Saved data entries
# # # # #

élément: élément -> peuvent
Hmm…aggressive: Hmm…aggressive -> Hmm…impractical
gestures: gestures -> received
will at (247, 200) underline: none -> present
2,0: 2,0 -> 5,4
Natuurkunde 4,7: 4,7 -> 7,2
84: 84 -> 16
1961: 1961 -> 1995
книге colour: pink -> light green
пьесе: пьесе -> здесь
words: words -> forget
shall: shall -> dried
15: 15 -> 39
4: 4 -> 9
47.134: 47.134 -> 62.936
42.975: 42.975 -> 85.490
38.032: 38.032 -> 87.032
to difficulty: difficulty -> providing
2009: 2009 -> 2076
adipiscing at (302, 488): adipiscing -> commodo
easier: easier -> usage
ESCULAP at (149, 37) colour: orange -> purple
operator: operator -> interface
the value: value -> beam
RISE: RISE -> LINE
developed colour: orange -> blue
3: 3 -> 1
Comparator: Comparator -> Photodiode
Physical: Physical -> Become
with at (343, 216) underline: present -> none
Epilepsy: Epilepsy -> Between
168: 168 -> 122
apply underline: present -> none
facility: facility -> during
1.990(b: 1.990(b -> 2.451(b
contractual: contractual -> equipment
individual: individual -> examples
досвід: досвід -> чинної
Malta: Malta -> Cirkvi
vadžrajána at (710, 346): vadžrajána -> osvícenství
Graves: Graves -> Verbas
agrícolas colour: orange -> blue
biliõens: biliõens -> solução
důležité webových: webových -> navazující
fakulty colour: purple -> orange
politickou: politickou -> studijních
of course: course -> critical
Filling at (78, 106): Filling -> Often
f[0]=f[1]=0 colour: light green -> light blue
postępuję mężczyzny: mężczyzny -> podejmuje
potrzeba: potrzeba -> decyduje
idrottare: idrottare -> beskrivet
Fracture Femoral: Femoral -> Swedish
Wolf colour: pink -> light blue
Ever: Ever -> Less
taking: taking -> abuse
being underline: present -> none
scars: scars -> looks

# # # # #

Retype every one of the lines above exactly, leaving each character unchanged.

Task response.
élément: élément -> peuvent
Hmm…aggressive: Hmm…aggressive -> Hmm…impractical
gestures: gestures -> received
will at (247, 200) underline: none -> present
2,0: 2,0 -> 5,4
Natuurkunde 4,7: 4,7 -> 7,2
84: 84 -> 16
1961: 1961 -> 1995
книге colour: pink -> light green
пьесе: пьесе -> здесь
words: words -> forget
shall: shall -> dried
15: 15 -> 39
4: 4 -> 9
47.134: 47.134 -> 62.936
42.975: 42.975 -> 85.490
38.032: 38.032 -> 87.032
to difficulty: difficulty -> providing
2009: 2009 -> 2076
adipiscing at (302, 488): adipiscing -> commodo
easier: easier -> usage
ESCULAP at (149, 37) colour: orange -> purple
operator: operator -> interface
the value: value -> beam
RISE: RISE -> LINE
developed colour: orange -> blue
3: 3 -> 1
Comparator: Comparator -> Photodiode
Physical: Physical -> Become
with at (343, 216) underline: present -> none
Epilepsy: Epilepsy -> Between
168: 168 -> 122
apply underline: present -> none
facility: facility -> during
1.990(b: 1.990(b -> 2.451(b
contractual: contractual -> equipment
individual: individual -> examples
досвід: досвід -> чинної
Malta: Malta -> Cirkvi
vadžrajána at (710, 346): vadžrajána -> osvícenství
Graves: Graves -> Verbas
agrícolas colour: orange -> blue
biliõens: biliõens -> solução
důležité webových: webových -> navazující
fakulty colour: purple -> orange
politickou: politickou -> studijních
of course: course -> critical
Filling at (78, 106): Filling -> Often
f[0]=f[1]=0 colour: light green -> light blue
postępuję mężczyzny: mężczyzny -> podejmuje
potrzeba: potrzeba -> decyduje
idrottare: idrottare -> beskrivet
Fracture Femoral: Femoral -> Swedish
Wolf colour: pink -> light blue
Ever: Ever -> Less
taking: taking -> abuse
being underline: present -> none
scars: scars -> looks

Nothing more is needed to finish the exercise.